POLECENIA >>
a: Odpowiedz krótko na pytania do recenzji płyt, każdą odpowiedź w osobnym wierszu i z tym samym oznaczeniem:
(i) Jaki adres podano jako stronę zespołu?
(ii) Jaka data stoi przed recenzją płyty Let The Boy Decide?
(iii) Jaki utwór według autora zwiastował nadejście prawdziwej muzycznej uczty?
b: Przełóż na angielski to zdanie z recenzji płyt: „Ta płyta powinna się spodobać sympatykom Iowa Super Soccer – szczególnie tym, którzy nie lubią zasypiać w trakcie słuchania.”
c: Kontynuuj recenzje płyt, zaczynając zaraz po ich ostatnim zdaniu.
==== FRAGMENT DO PRZECZYTANIA
Bardzo przyjemna płyta. W coraz smutniejsze jesienne dni pomaga na chwilę wrócić myślami do lata i wakacyjnej beztroski. [m]

Leszek:




Strona zespołu:
www.muariolanza.pl

9 października 2009

Let The Boy Decide: Like The Earth, Like The Sun, Like The Ocean In The Night (Locco/Gusstaff Records/ Borówa Music, 2009)

Ja wiedziałem, że tak będzie! I tym razem używam tego cytatu w zupełnie innym znaczeniu. Wiedziałem, że ta płyta będzie dobra, świetny Ghost On Your Road zwiastował nadejście prawdziwej muzycznej uczty. Drugi album reaktywowanej grupy Let The Boy Decide to poważny argument za przyjęciem tezy, że ziarno poszukującej natchnienia w muzycznej tradycji americany padło w Polsce na podatny grunt. Ta płyta powinna się spodobać sympatykom Iowa Super Soccer – szczególnie tym, którzy nie lubią zasypiać w trakcie słuchania.
========
==== DOSTARCZONE DANE
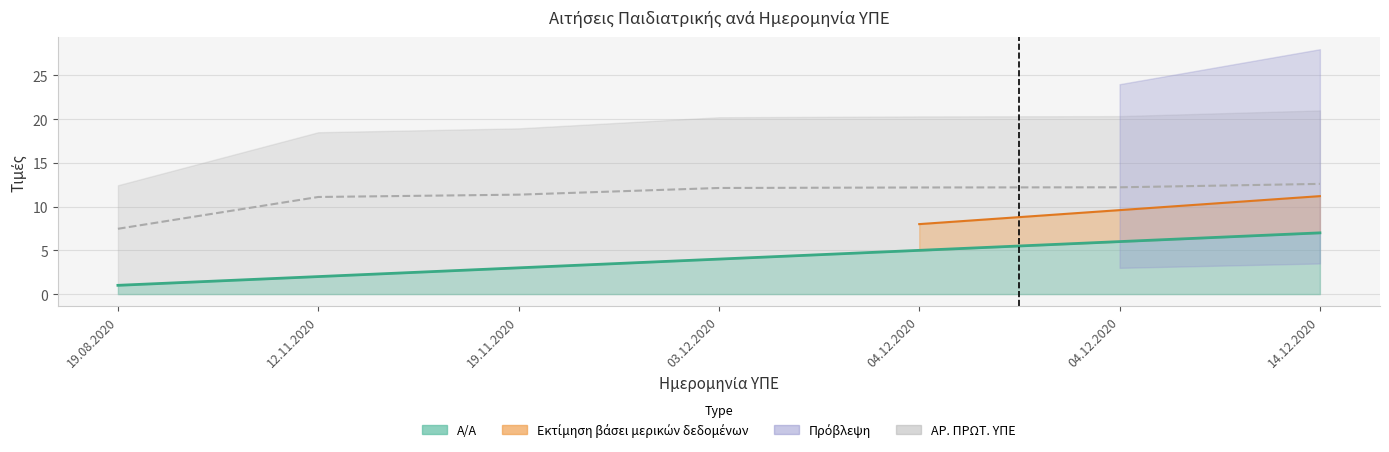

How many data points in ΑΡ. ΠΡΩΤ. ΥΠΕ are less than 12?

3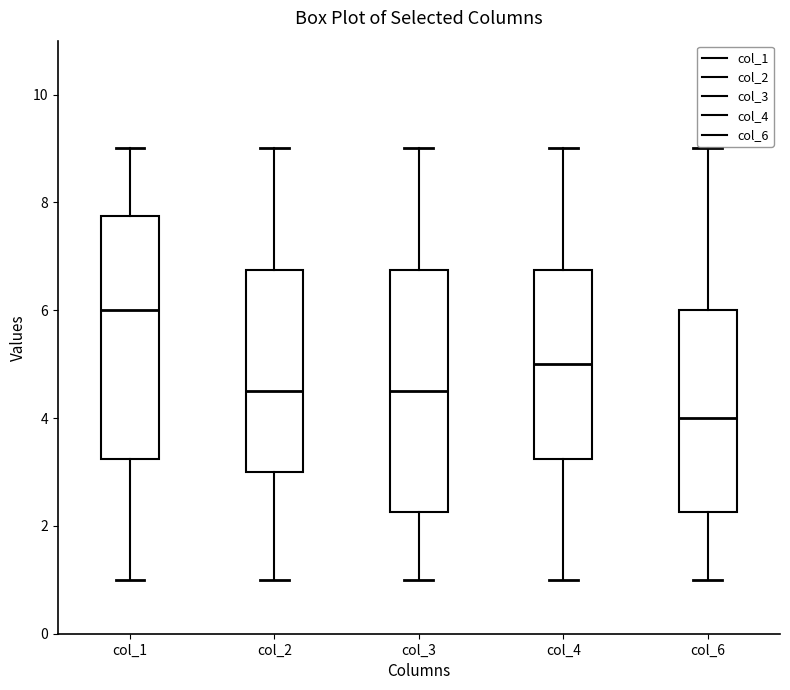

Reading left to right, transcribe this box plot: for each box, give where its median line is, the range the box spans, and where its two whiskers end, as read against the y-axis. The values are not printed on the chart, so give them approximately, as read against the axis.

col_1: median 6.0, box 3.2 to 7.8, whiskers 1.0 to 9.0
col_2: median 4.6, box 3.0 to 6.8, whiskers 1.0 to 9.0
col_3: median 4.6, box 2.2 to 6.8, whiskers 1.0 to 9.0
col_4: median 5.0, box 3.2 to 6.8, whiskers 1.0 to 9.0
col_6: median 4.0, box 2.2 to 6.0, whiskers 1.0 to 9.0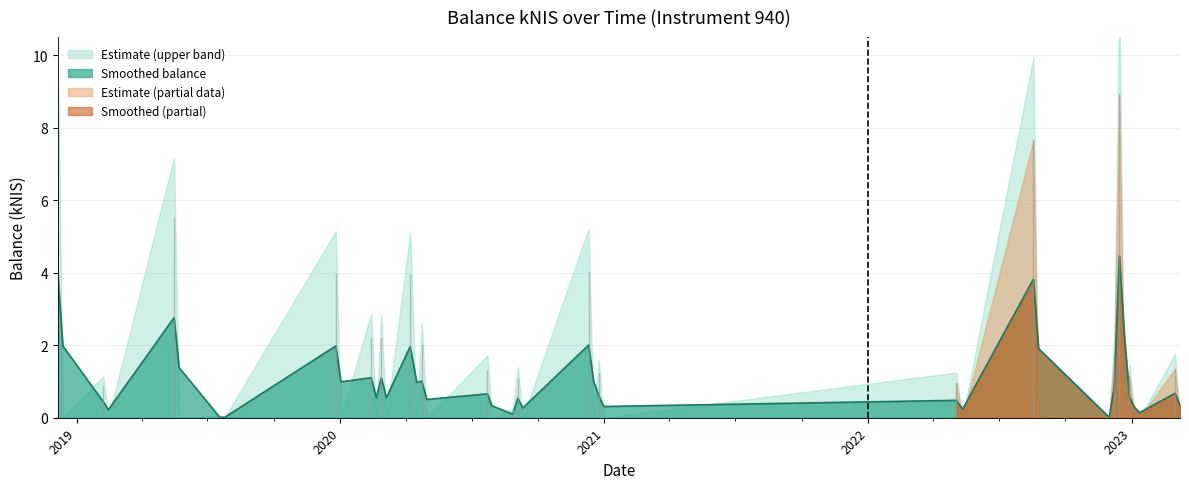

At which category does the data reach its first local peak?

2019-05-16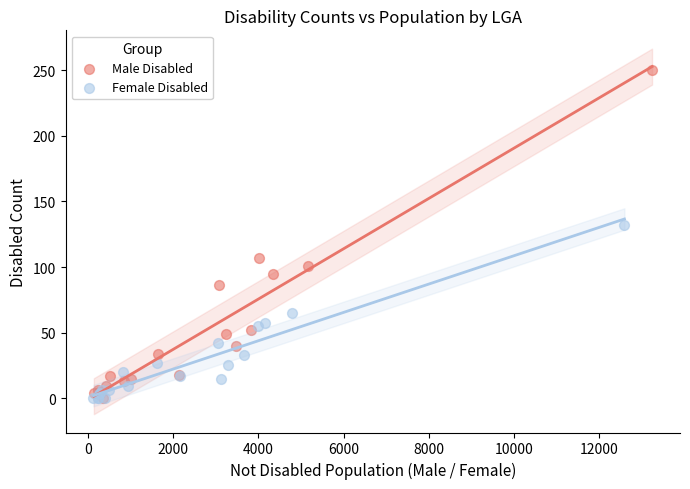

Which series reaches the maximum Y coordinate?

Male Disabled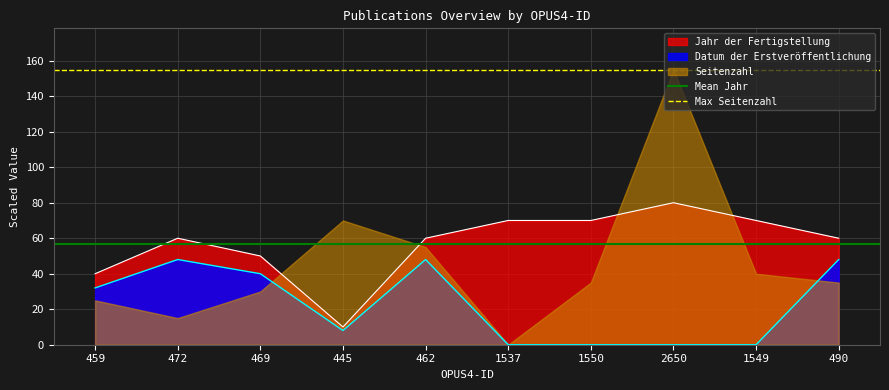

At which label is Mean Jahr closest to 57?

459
========
TWOJE ODPOWIEDZI >>
a:
(i) www.muariolanza.pl
(ii) 9 października 2009
(iii) Ghost On Your Road

b: This album should appeal to fans of Iowa Super Soccer – especially those who don't like falling asleep while listening.

c:
Like The Earth, Like The Sun, Like The Ocean In The Night to płyta w porównaniu do Counting The Red Stars stonowana, znacznie spokojniejsza, cieplejsza i dojrzalsza. Nie bezpodstawnie padła nazwa ISS – to podobne klimaty, z tym, że nie ma tu miejsca na nudę, a album jako całość nie nuży. Muzycznie znajdziemy sporo odniesień do country i americany – chociażby za sprawą urokliwego brzmienia lap steel guitar. Jest też odwołanie do tradycji gitarowego grania sięgającego lat 70. – niektóre utwory można śmiało uznać za hołd złożony Neilowi Youngowi. Wreszcie pozostał nerwowy, utrzymujący w ciągłym napięciu puls typowy dla zespołów grających college rocka. Do tego wielka dyscyplina muzyków i wyróżniająca się coraz bardziej osobowość wokalna Magdy Nowety. Te wszystkie elementy musiały zaprocentować znakomitym wydawnictwem.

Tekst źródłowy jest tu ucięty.